[Pixel coordinate listings]
⟨

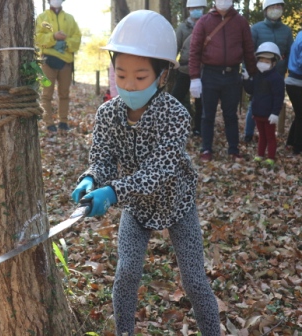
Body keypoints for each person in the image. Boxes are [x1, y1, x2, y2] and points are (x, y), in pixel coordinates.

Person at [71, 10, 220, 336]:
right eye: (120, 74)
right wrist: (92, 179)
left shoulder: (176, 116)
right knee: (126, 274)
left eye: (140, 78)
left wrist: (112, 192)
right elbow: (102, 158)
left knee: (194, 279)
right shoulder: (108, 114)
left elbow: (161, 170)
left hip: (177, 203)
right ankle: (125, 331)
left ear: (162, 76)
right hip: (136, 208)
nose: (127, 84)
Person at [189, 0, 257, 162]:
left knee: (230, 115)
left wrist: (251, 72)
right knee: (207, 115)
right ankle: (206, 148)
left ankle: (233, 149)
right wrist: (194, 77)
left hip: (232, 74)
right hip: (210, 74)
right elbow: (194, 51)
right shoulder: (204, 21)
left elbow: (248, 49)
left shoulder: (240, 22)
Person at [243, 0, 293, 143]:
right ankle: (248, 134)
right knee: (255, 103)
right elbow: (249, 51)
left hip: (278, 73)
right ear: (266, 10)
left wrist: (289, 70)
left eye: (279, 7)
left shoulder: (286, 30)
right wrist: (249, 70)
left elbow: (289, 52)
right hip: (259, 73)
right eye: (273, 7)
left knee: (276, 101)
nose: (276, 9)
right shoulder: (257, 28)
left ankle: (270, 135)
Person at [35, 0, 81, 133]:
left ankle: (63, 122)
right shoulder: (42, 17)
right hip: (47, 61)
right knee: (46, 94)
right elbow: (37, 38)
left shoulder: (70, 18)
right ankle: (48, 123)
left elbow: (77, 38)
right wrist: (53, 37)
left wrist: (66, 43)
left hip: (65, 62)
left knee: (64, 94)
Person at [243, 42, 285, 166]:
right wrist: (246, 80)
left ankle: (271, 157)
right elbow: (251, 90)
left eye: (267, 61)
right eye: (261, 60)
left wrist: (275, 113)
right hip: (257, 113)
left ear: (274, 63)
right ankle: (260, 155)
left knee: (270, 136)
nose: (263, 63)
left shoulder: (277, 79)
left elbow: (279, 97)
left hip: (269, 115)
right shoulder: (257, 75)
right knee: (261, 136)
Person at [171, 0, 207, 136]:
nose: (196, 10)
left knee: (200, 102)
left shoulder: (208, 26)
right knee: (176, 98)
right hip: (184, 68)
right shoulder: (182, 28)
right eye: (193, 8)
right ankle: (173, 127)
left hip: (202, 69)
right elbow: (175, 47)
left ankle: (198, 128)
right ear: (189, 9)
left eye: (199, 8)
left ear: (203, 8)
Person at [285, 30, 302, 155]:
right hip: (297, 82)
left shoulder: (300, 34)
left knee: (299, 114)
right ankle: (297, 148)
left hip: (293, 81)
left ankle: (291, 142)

⟩
⟨

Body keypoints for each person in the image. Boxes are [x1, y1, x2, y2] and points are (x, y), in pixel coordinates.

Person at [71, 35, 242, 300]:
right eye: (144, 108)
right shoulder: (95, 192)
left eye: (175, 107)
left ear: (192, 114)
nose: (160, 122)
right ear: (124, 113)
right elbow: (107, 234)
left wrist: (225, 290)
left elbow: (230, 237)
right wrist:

⟩

**Instructions to follow**
Will you return exactly the lines above from the one with "left wrist: (275, 113)" down to the one with "left ankle: (291, 142)", counting both as part of the range?

**Reply**
left wrist: (275, 113)
right hip: (257, 113)
left ear: (274, 63)
right ankle: (260, 155)
left knee: (270, 136)
nose: (263, 63)
left shoulder: (277, 79)
left elbow: (279, 97)
left hip: (269, 115)
right shoulder: (257, 75)
right knee: (261, 136)
Person at [171, 0, 207, 136]:
nose: (196, 10)
left knee: (200, 102)
left shoulder: (208, 26)
right knee: (176, 98)
right hip: (184, 68)
right shoulder: (182, 28)
right eye: (193, 8)
right ankle: (173, 127)
left hip: (202, 69)
right elbow: (175, 47)
left ankle: (198, 128)
right ear: (189, 9)
left eye: (199, 8)
left ear: (203, 8)
Person at [285, 30, 302, 155]:
right hip: (297, 82)
left shoulder: (300, 34)
left knee: (299, 114)
right ankle: (297, 148)
left hip: (293, 81)
left ankle: (291, 142)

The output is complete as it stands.